The guidance notes that non-COVID-19 care zones require consistent administrative, engineering and operational processes and controls to:
- Facilitate social distancing (limiting waiting areas/waiting room density and patient volumes)
- Strictly limit or prohibit visitors (with any visitors subject to screening for COVID-19 symptoms)
- Ensure thorough cleaning and disinfection consistent with current guidelines for infection control
- Diligently screen patients and staff (including clinical and non-clinical staff that access the non-COVID-19 care zone) for symptoms of COVID-19, including temperature checks.
Will state agencies or CMS certify or approve our “non-COVID-19 care zone” before we can offer elective procedures?
Currently there is no process in place for CMS approval of non-COVID-19 care zones. Each provider would be responsible for ensuring the safety of the care rendered to patients, regardless of “zone” and whether the procedures provided were emergent or elective. Individual states may enact specific public health or licensing requirements to help safeguard infection control and patient safety as elective procedures begin again in those states.
Do we have to test every patient who comes in for an elective procedure or treatment for COVID-19?
There is currently no regulatory provision that specifically requires pre-procedure testing. However, guidance to date makes clear that all patients should be screened for potential symptoms of COVID-19 prior to elective procedures and prior to entering the non-COVID-19 care zone. Similarly, staff must be routinely screened for potential symptoms to optimize safety and reduce community spread.

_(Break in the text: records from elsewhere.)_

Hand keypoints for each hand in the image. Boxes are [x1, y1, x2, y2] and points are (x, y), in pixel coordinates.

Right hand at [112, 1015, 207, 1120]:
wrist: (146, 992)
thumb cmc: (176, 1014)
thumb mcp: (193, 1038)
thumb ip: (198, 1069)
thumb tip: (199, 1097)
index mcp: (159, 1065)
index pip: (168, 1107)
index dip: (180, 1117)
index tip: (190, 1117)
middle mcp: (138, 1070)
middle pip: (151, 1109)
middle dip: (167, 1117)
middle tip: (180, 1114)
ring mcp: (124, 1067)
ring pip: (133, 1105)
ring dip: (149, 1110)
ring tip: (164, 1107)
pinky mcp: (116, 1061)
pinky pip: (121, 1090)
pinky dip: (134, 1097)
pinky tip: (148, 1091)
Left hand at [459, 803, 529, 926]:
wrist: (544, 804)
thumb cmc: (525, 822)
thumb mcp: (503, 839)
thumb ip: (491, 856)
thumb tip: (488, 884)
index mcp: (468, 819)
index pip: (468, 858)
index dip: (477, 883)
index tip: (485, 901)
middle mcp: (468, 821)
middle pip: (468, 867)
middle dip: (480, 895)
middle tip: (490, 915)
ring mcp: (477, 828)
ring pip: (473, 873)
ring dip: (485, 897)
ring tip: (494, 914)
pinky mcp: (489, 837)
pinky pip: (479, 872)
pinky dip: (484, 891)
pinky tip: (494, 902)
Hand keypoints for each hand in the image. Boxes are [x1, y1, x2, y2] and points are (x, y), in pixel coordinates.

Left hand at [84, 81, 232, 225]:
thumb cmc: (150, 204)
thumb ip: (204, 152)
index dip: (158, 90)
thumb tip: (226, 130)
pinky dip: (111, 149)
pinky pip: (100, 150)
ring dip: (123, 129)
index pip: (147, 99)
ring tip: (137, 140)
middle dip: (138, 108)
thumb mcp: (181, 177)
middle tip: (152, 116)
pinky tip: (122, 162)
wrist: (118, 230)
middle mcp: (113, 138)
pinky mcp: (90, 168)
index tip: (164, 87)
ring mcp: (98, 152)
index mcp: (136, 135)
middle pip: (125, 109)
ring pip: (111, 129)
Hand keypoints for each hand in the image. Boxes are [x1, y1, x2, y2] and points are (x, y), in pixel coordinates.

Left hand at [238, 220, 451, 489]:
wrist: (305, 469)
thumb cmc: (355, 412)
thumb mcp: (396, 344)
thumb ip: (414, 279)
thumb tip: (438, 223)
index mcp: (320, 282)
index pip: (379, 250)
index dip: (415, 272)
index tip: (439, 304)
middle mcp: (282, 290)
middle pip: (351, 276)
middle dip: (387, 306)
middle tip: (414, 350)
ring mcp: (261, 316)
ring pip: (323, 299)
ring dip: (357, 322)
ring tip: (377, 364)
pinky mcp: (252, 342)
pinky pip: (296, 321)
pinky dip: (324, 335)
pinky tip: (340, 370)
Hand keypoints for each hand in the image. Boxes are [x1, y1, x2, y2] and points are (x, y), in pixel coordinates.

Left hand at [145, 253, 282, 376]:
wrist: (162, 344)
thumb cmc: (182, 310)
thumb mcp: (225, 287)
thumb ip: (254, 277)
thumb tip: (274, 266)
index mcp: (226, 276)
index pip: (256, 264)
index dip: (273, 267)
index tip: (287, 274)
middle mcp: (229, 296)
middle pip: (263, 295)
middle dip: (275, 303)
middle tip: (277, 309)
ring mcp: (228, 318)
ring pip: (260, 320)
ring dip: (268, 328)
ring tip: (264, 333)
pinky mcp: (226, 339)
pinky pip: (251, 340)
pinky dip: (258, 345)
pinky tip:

Some hospitals and healthcare systems have access to COVID-19 testing through their own laboratories, which could permit pre-procedure testing. Providers who can test will likely choose to do so, to the extent it helps them maintain non-COVID-19 care zones and ensure staff safety. As testing becomes more widely available, testing likely will be recommended for both patients and staff involved in elective procedures and care within a non-COVID-19 care zone.